VA's online Blue Button medical app soon to add job data

The Veterans Affairs Department wants to help veterans find jobs by adding military job codes to its popular Blue Button online medical record application.

The Veterans Affairs department’s popular Blue Button online application, which gives veterans access to their own medical records, soon will provide users with job-related information as well.

In December, the VA plans to make available to Blue Button users information on the jobs they performed in the military. Access to their personal Military Occupation Specialty data will help the veterans locate job opportunities in the private sector, the agency announced in a customer service plan released on Oct. 24.

The military occupation specialty data includes codes denoting hundreds of jobs performed in military service, including specialties related to aviation, communication, artillery, language, engineering and infantry. Each military branch has its own code system. Many of the jobs utilize skills that can be applied to civilian jobs.

“This will be the first non-medical application of the Blue Button and will be featured on the National Resource Directory employment page and the VA’s VA for Vets website,” states the VA’s plan document. “Many websites will have a military skills translator, which will provide a list of civilian jobs matching the Veterans MOS data.”

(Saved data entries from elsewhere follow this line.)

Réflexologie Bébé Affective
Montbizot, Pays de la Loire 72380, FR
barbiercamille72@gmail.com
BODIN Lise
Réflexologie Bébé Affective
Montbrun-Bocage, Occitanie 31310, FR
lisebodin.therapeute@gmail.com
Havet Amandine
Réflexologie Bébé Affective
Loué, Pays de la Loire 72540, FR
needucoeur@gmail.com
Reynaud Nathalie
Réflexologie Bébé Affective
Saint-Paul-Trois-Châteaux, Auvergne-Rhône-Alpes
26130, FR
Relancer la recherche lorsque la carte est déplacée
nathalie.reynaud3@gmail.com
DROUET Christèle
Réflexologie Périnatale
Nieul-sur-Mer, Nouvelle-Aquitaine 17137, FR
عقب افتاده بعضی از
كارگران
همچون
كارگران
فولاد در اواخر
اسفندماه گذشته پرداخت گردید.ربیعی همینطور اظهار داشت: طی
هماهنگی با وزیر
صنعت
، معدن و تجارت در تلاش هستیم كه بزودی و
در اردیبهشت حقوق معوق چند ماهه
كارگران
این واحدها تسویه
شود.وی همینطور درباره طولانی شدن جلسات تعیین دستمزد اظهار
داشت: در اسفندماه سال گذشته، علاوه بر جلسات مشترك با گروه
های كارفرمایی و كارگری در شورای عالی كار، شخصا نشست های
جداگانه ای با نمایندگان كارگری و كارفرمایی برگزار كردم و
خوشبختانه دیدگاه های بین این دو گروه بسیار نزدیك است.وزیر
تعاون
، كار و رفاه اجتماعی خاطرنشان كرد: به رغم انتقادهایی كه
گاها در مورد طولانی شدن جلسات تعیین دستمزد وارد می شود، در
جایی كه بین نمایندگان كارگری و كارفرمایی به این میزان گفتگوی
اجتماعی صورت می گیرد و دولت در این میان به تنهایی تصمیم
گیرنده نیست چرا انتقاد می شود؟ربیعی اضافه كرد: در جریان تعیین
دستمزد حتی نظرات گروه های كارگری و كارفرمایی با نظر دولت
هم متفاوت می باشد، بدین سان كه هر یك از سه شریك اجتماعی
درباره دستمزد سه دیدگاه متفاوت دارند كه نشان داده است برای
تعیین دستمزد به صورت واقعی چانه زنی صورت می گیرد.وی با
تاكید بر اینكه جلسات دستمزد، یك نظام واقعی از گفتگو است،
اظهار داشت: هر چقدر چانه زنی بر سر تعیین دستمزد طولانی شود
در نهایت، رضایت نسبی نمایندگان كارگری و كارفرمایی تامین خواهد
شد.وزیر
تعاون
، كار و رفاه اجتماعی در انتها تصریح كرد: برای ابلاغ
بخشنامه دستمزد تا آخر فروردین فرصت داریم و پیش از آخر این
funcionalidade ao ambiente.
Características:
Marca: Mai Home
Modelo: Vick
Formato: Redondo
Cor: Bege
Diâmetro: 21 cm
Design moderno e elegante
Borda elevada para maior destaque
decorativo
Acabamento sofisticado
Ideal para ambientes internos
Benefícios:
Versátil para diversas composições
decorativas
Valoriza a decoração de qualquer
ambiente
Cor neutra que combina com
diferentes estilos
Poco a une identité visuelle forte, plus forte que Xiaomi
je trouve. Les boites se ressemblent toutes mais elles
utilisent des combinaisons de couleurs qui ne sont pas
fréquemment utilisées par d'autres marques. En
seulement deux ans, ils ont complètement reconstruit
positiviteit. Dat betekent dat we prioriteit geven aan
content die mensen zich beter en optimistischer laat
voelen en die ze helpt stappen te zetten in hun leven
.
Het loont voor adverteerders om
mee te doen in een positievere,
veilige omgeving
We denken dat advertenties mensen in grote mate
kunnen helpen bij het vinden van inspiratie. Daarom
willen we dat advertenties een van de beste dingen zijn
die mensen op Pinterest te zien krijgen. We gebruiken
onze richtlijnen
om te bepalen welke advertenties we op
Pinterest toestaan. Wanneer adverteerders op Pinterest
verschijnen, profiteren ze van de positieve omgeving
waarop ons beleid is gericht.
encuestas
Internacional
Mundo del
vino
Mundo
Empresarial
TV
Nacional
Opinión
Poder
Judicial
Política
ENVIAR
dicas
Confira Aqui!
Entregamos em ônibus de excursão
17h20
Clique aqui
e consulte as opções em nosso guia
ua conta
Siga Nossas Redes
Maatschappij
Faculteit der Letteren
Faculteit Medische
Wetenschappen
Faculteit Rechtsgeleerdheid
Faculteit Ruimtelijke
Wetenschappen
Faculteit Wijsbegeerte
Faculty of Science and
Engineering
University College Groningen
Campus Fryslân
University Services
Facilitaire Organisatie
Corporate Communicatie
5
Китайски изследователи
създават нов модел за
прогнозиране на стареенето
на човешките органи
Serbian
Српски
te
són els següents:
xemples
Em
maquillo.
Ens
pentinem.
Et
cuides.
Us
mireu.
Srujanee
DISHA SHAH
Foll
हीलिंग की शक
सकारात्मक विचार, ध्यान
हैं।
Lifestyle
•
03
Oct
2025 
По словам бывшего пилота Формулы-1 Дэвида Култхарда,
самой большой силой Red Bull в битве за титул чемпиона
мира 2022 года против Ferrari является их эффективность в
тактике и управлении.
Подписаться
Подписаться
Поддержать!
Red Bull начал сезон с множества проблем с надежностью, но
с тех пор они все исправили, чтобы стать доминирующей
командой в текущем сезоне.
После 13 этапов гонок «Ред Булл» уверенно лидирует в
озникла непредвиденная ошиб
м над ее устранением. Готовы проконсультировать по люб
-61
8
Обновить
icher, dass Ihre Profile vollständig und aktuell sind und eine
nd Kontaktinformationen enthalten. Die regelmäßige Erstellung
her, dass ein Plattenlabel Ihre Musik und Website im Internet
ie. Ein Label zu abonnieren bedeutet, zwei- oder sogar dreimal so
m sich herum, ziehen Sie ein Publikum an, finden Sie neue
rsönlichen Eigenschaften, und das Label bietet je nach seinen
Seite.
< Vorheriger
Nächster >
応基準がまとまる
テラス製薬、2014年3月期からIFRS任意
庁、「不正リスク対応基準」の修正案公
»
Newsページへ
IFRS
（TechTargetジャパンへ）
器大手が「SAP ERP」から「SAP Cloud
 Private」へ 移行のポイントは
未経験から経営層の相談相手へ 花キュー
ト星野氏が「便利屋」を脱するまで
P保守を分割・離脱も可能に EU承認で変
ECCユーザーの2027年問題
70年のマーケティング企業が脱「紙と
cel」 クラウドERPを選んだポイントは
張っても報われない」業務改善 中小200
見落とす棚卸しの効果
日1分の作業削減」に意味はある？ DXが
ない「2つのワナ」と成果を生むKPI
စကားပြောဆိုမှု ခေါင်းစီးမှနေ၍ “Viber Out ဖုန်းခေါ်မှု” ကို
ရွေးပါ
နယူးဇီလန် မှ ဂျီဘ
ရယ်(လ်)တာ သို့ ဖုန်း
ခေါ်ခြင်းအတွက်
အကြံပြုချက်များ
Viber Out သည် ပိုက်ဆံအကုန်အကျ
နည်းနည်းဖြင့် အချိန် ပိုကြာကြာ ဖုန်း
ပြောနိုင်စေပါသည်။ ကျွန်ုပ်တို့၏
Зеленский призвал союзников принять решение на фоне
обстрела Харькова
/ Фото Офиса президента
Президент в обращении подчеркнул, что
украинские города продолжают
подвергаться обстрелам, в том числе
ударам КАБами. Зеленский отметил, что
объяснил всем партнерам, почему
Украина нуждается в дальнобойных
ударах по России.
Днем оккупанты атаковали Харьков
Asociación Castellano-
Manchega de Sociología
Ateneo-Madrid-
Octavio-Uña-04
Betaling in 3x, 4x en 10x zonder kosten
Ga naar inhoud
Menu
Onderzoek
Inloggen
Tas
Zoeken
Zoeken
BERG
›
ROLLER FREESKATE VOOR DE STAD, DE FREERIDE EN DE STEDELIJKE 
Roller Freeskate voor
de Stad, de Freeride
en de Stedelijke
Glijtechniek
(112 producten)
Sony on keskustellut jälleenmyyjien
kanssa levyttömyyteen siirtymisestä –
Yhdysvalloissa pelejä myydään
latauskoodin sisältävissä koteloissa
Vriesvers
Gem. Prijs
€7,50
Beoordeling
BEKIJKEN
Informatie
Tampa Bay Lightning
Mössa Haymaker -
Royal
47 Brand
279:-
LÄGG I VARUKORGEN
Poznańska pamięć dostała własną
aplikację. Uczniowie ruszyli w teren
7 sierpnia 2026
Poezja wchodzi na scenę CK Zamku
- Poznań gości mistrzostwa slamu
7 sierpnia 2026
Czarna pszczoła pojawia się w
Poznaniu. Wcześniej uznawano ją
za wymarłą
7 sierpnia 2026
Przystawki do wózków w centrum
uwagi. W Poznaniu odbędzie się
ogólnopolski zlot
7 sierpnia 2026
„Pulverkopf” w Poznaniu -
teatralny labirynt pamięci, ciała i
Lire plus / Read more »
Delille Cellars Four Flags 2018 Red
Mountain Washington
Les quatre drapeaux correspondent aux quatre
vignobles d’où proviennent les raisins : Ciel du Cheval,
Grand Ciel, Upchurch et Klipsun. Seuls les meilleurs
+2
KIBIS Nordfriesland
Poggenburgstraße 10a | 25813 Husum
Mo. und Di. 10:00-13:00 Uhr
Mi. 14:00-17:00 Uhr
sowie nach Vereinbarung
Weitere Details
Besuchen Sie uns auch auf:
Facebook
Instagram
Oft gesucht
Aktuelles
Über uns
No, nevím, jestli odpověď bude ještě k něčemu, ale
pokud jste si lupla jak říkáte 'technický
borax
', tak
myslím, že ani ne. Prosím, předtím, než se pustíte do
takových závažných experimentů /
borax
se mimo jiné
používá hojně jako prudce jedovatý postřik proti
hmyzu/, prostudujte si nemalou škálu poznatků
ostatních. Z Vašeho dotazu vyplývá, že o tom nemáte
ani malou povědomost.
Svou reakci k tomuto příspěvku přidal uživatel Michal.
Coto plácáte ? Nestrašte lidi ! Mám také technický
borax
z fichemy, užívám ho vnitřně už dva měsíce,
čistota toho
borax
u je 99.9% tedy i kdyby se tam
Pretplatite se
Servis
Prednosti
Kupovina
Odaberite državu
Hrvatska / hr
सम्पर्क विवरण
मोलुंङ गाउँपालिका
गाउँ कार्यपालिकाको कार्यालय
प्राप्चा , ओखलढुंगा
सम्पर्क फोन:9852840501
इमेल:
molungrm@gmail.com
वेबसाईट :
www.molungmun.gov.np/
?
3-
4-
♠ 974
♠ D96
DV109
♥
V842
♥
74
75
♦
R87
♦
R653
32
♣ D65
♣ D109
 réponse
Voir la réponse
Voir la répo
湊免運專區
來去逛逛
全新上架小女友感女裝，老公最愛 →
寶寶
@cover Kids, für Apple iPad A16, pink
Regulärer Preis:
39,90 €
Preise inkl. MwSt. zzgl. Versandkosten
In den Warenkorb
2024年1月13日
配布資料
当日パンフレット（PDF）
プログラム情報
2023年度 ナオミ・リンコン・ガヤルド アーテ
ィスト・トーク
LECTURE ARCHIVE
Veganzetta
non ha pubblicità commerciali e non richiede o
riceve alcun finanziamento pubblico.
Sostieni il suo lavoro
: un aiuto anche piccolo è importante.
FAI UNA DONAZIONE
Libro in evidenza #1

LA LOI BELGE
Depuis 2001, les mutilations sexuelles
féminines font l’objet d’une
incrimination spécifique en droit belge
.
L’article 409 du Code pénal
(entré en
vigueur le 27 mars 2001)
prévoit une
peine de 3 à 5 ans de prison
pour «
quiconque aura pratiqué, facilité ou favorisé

The VA released the online Blue Button in August 2010 to users who have registered for the MyHealtheVet website. The application allows users to view and download their medical file either as a text file or an enhanced portable document file that can be saved on any computer and shared with care providers and family members. The download can include all their data, or can be a portion of their data.

Currently, about 1.1 million veterans are registered users of the VA’s Blue Button, and 330,000 unique users have downloaded their records, the VA said in the report. That represents about 5 percent who have registered, and 1.5 percent who have downloaded, of the estimated 22 million United States veterans.

The Blue Button was developed in collaboration with the Defense and Health and Human Services departments.

In a survey earlier this year, nearly 60 percent of Blue Button users who responded said they wanted VA lab test results to be available through the service, and the VA said it recently made those results available on the Blue Button.